Kandungan Pemanis Buatan Dalam Susu Picu Beragam Penyakit

- detikFood
Rabu, 03 Jul 2013 09:53 WIB
Foto: Thinkstock
Jakarta - Susu dikenal kaya akan kalsium yang bisa menunjang pertumbuhan tulang dan gigi. Baru-baru ini, David Ludwig dari Harvard University di Inggris menyatakan bahwa konsumsi susu tidak selamanya baik untuk kesehatan.

Ludwig menjelaskan, produk susu yang diberi pemanis tambahan akan berdampak buruk bagi kesehatan. Menurutnya, orang yang minum susu dalam jumlah sedikit belum tentu tidak sehat, asalkan orang tersebut mengonsumsi makanan lain yang kaya kalsium.

β€œMasyarakat Amerika mengonsumsi miliaran galon susu per tahun dengan tujuan menjaga kesehatan tulang mereka,” ujar Ludwig dalam artikel yang dipublikasikan dalam jurnal medis JAMA Pediatrics.

SCROLL TO CONTINUE WITH CONTENT

Ludwig tidak sependapat dengan pemerintah Amerika Serikat yang merekomendasikan minum susu sebanyak 3 gelas setiap hari.

β€œSituasi terburuk ialah, Anda memberi anak-anak susu cokelat rendah lemak yang rasanya kurang enak. Kemudian Anda menambahkan banyak gula dalam susu yang mereka minum.”

Menurut United States Department of Agriculture (USDA), rata-rata satu cangkir susu yang disediakan saat makan siang di sekolah mengandung 158 kalori dimana 64 kalorinya berasal dari lemak padat dan gula tambahan. Sedangkan satu cangkir susu tanpa pemanis, mengandung 102 kalori dimana 18 kalorinya berasal dari lemak padat.

Banyak masyarakat Amerika Serikat salah paham dalam mengonsumsi susu. Mereka berpikiran, lebih baik mengonsumsi susu manis atau yoghurt untuk menghindari lemak jenuh yang membuat rasa makanan menjadi lezat. Padahal, efek pemanis dalam susu atau yoghurt juga tak kalah berbahaya.

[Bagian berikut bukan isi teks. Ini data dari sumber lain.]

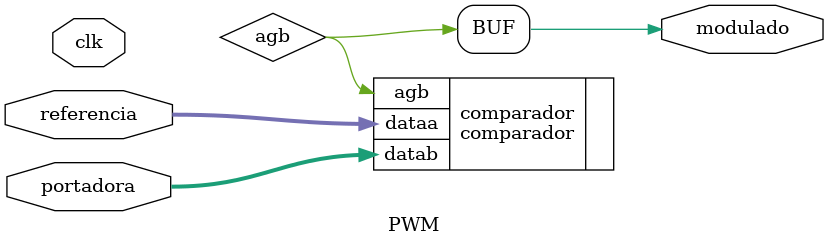
<source format=v>
module PWM (
		input clk,
		
		input [11:0] referencia,
		input [11:0] portadora,
		
		output modulado
	);
	
	wire agb;
	comparador comparador(
			.dataa(referencia),
			.datab(portadora),
			.agb(agb)
	);
	
	assign modulado = agb;
	// ou somente um assign?
endmodule
	
</source>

Ludwig menyarankan agar orang-orang yang sedang berdiet untuk lebih sehat, sebaiknya memangkas setengah dari konsumsi harian susu mereka atau tidak mengonsumsi susu sama sekali. Ia menyarankan agar kalsium diperoleh dari sumber lain selain susu, seperti sayuran hijau.

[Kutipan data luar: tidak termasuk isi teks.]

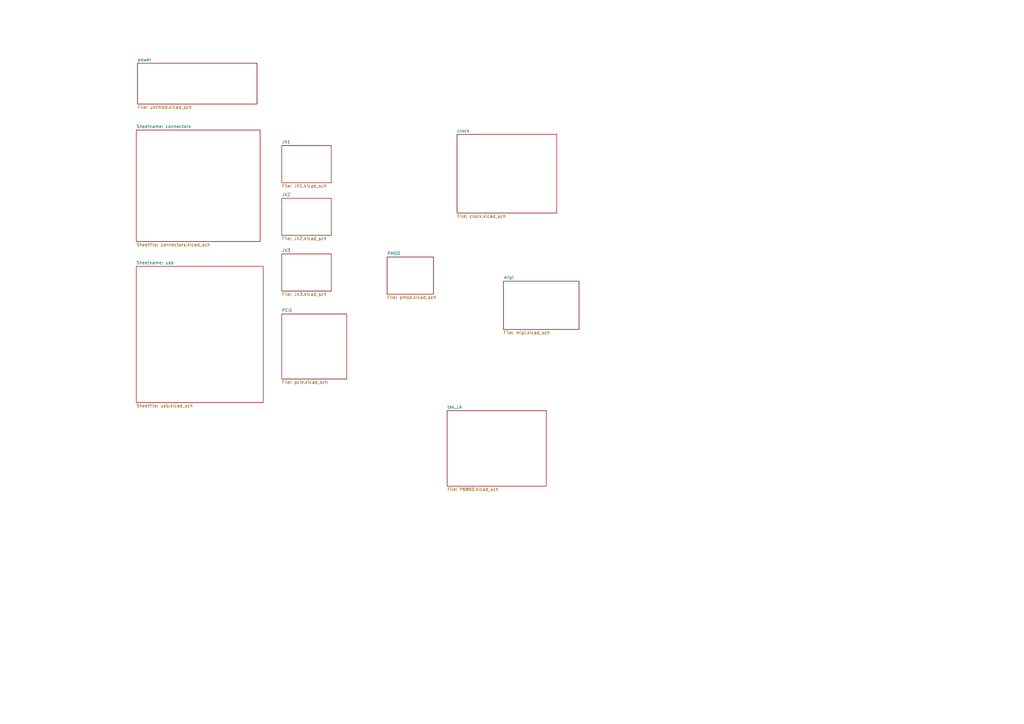
<source format=kicad_sch>
(kicad_sch
	(version 20231120)
	(generator "eeschema")
	(generator_version "8.0")
	(uuid "72db9dae-5f31-4a10-9047-fdf9bc345a06")
	(paper "A3")
	(lib_symbols)
	(sheet
		(at 158.75 105.41)
		(size 19.05 15.24)
		(fields_autoplaced yes)
		(stroke
			(width 0.1524)
			(type solid)
		)
		(fill
			(color 0 0 0 0.0000)
		)
		(uuid "0044eabf-f30e-42c7-81c7-c1467afa7cc2")
		(property "Sheetname" "PMOD"
			(at 158.75 104.6984 0)
			(effects
				(font
					(size 1.27 1.27)
				)
				(justify left bottom)
			)
		)
		(property "Sheetfile" "pmod.kicad_sch"
			(at 158.75 121.2346 0)
			(effects
				(font
					(size 1.27 1.27)
				)
				(justify left top)
			)
		)
		(instances
			(project "simpleCarrier"
				(path "/72db9dae-5f31-4a10-9047-fdf9bc345a06"
					(page "9")
				)
			)
		)
	)
	(sheet
		(at 56.388 25.908)
		(size 49.022 16.764)
		(fields_autoplaced yes)
		(stroke
			(width 0.1524)
			(type solid)
		)
		(fill
			(color 0 0 0 0.0000)
		)
		(uuid "1803d24e-9660-4c9d-82db-3dd492b14553")
		(property "Sheetname" "power"
			(at 56.388 25.1964 0)
			(effects
				(font
					(size 1.27 1.27)
				)
				(justify left bottom)
			)
		)
		(property "Sheetfile" "untitled.kicad_sch"
			(at 56.388 43.2566 0)
			(effects
				(font
					(size 1.27 1.27)
				)
				(justify left top)
			)
		)
		(instances
			(project "simpleCarrier"
				(path "/72db9dae-5f31-4a10-9047-fdf9bc345a06"
					(page "2")
				)
			)
		)
	)
	(sheet
		(at 206.502 115.316)
		(size 30.988 19.812)
		(fields_autoplaced yes)
		(stroke
			(width 0.1524)
			(type solid)
		)
		(fill
			(color 0 0 0 0.0000)
		)
		(uuid "260c8dfd-780f-402a-88e1-94f818d59c49")
		(property "Sheetname" "mipi"
			(at 206.502 114.6044 0)
			(effects
				(font
					(size 1.27 1.27)
				)
				(justify left bottom)
			)
		)
		(property "Sheetfile" "mipi.kicad_sch"
			(at 206.502 135.7126 0)
			(effects
				(font
					(size 1.27 1.27)
				)
				(justify left top)
			)
		)
		(instances
			(project "simpleCarrier"
				(path "/72db9dae-5f31-4a10-9047-fdf9bc345a06"
					(page "11")
				)
			)
		)
	)
	(sheet
		(at 115.57 128.778)
		(size 26.67 26.67)
		(fields_autoplaced yes)
		(stroke
			(width 0.1524)
			(type solid)
		)
		(fill
			(color 0 0 0 0.0000)
		)
		(uuid "44649897-9aeb-4c4e-8126-80a02d947ae7")
		(property "Sheetname" "PCIE"
			(at 115.57 128.0664 0)
			(effects
				(font
					(size 1.27 1.27)
				)
				(justify left bottom)
			)
		)
		(property "Sheetfile" "pcie.kicad_sch"
			(at 115.57 156.0326 0)
			(effects
				(font
					(size 1.27 1.27)
				)
				(justify left top)
			)
		)
		(instances
			(project "simpleCarrier"
				(path "/72db9dae-5f31-4a10-9047-fdf9bc345a06"
					(page "8")
				)
			)
		)
	)
	(sheet
		(at 55.88 109.22)
		(size 52.07 55.88)
		(fields_autoplaced yes)
		(stroke
			(width 0.1524)
			(type solid)
		)
		(fill
			(color 0 0 0 0.0000)
		)
		(uuid "49aed8cb-893b-4572-9c5d-e1132996fc0a")
		(property "Sheetname" "usb"
			(at 55.88 108.5084 0)
			(show_name yes)
			(effects
				(font
					(size 1.27 1.27)
				)
				(justify left bottom)
			)
		)
		(property "Sheetfile" "usb.kicad_sch"
			(at 55.88 165.6846 0)
			(show_name yes)
			(effects
				(font
					(size 1.27 1.27)
				)
				(justify left top)
			)
		)
		(instances
			(project "simpleCarrier"
				(path "/72db9dae-5f31-4a10-9047-fdf9bc345a06"
					(page "4")
				)
			)
		)
	)
	(sheet
		(at 187.452 55.118)
		(size 40.894 32.258)
		(fields_autoplaced yes)
		(stroke
			(width 0.1524)
			(type solid)
		)
		(fill
			(color 0 0 0 0.0000)
		)
		(uuid "648eadf3-ac98-4b70-9b99-fd8a2baf0ae9")
		(property "Sheetname" "clock"
			(at 187.452 54.4064 0)
			(effects
				(font
					(size 1.27 1.27)
				)
				(justify left bottom)
			)
		)
		(property "Sheetfile" "clock.kicad_sch"
			(at 187.452 87.9606 0)
			(effects
				(font
					(size 1.27 1.27)
				)
				(justify left top)
			)
		)
		(instances
			(project "simpleCarrier"
				(path "/72db9dae-5f31-4a10-9047-fdf9bc345a06"
					(page "12")
				)
			)
		)
	)
	(sheet
		(at 55.88 53.34)
		(size 50.8 45.72)
		(fields_autoplaced yes)
		(stroke
			(width 0.1524)
			(type solid)
		)
		(fill
			(color 0 0 0 0.0000)
		)
		(uuid "af195269-c1b7-4662-88fc-01613ddb4412")
		(property "Sheetname" "connectors"
			(at 55.88 52.6284 0)
			(show_name yes)
			(effects
				(font
					(size 1.27 1.27)
				)
				(justify left bottom)
			)
		)
		(property "Sheetfile" "connectors.kicad_sch"
			(at 55.88 99.6446 0)
			(show_name yes)
			(effects
				(font
					(size 1.27 1.27)
				)
				(justify left top)
			)
		)
		(instances
			(project "simpleCarrier"
				(path "/72db9dae-5f31-4a10-9047-fdf9bc345a06"
					(page "3")
				)
			)
		)
	)
	(sheet
		(at 183.388 168.402)
		(size 40.64 30.988)
		(fields_autoplaced yes)
		(stroke
			(width 0.1524)
			(type solid)
		)
		(fill
			(color 0 0 0 0.0000)
		)
		(uuid "b6838175-1dd5-43ec-85ee-90ca8b676c11")
		(property "Sheetname" "tek_LA"
			(at 183.388 167.6904 0)
			(effects
				(font
					(size 1.27 1.27)
				)
				(justify left bottom)
			)
		)
		(property "Sheetfile" "P6860.kicad_sch"
			(at 183.388 199.9746 0)
			(effects
				(font
					(size 1.27 1.27)
				)
				(justify left top)
			)
		)
		(instances
			(project "simpleCarrier"
				(path "/72db9dae-5f31-4a10-9047-fdf9bc345a06"
					(page "11")
				)
			)
		)
	)
	(sheet
		(at 115.57 81.28)
		(size 20.32 15.24)
		(fields_autoplaced yes)
		(stroke
			(width 0.1524)
			(type solid)
		)
		(fill
			(color 0 0 0 0.0000)
		)
		(uuid "c93acd63-62f0-4482-8389-61a1d7f7d90f")
		(property "Sheetname" "JX2"
			(at 115.57 80.5684 0)
			(effects
				(font
					(size 1.27 1.27)
				)
				(justify left bottom)
			)
		)
		(property "Sheetfile" "JX2.kicad_sch"
			(at 115.57 97.1046 0)
			(effects
				(font
					(size 1.27 1.27)
				)
				(justify left top)
			)
		)
		(instances
			(project "simpleCarrier"
				(path "/72db9dae-5f31-4a10-9047-fdf9bc345a06"
					(page "6")
				)
			)
		)
	)
	(sheet
		(at 115.57 59.69)
		(size 20.32 15.24)
		(fields_autoplaced yes)
		(stroke
			(width 0.1524)
			(type solid)
		)
		(fill
			(color 0 0 0 0.0000)
		)
		(uuid "e6ab9ad1-f986-4be7-aa63-cdcaaf3d5729")
		(property "Sheetname" "JX1"
			(at 115.57 58.9784 0)
			(effects
				(font
					(size 1.27 1.27)
				)
				(justify left bottom)
			)
		)
		(property "Sheetfile" "JX1.kicad_sch"
			(at 115.57 75.5146 0)
			(effects
				(font
					(size 1.27 1.27)
				)
				(justify left top)
			)
		)
		(instances
			(project "simpleCarrier"
				(path "/72db9dae-5f31-4a10-9047-fdf9bc345a06"
					(page "5")
				)
			)
		)
	)
	(sheet
		(at 115.57 104.14)
		(size 20.32 15.24)
		(fields_autoplaced yes)
		(stroke
			(width 0.1524)
			(type solid)
		)
		(fill
			(color 0 0 0 0.0000)
		)
		(uuid "ef091191-0874-4db6-9d03-0ac7bb281bfe")
		(property "Sheetname" "JX3"
			(at 115.57 103.4284 0)
			(effects
				(font
					(size 1.27 1.27)
				)
				(justify left bottom)
			)
		)
		(property "Sheetfile" "JX3.kicad_sch"
			(at 115.57 119.9646 0)
			(effects
				(font
					(size 1.27 1.27)
				)
				(justify left top)
			)
		)
		(instances
			(project "simpleCarrier"
				(path "/72db9dae-5f31-4a10-9047-fdf9bc345a06"
					(page "7")
				)
			)
		)
	)
	(sheet_instances
		(path "/"
			(page "1")
		)
	)
)

</source>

USDA menginformasikan, satu cangkir kale rebus mengandung 94 miligram kalsium, sedangkan satu cangkir bayam rebus mengandung 245 miligram kalsium. Jumlah ini tidak jauh berbeda dengan susu rendah lemak yang mengandung 314 miligram kalsium tiap cangkirnya.

Untuk anak-anak yang biasanya tidak menyukai sayuran, Ludwig berpendapat bahwa konsumsi susu untuk sebagai sumber kalsium masih aman. Tetapi sebaiknya anak-anak tetap menghindari konsumsi cokelat dan perasa lainnya.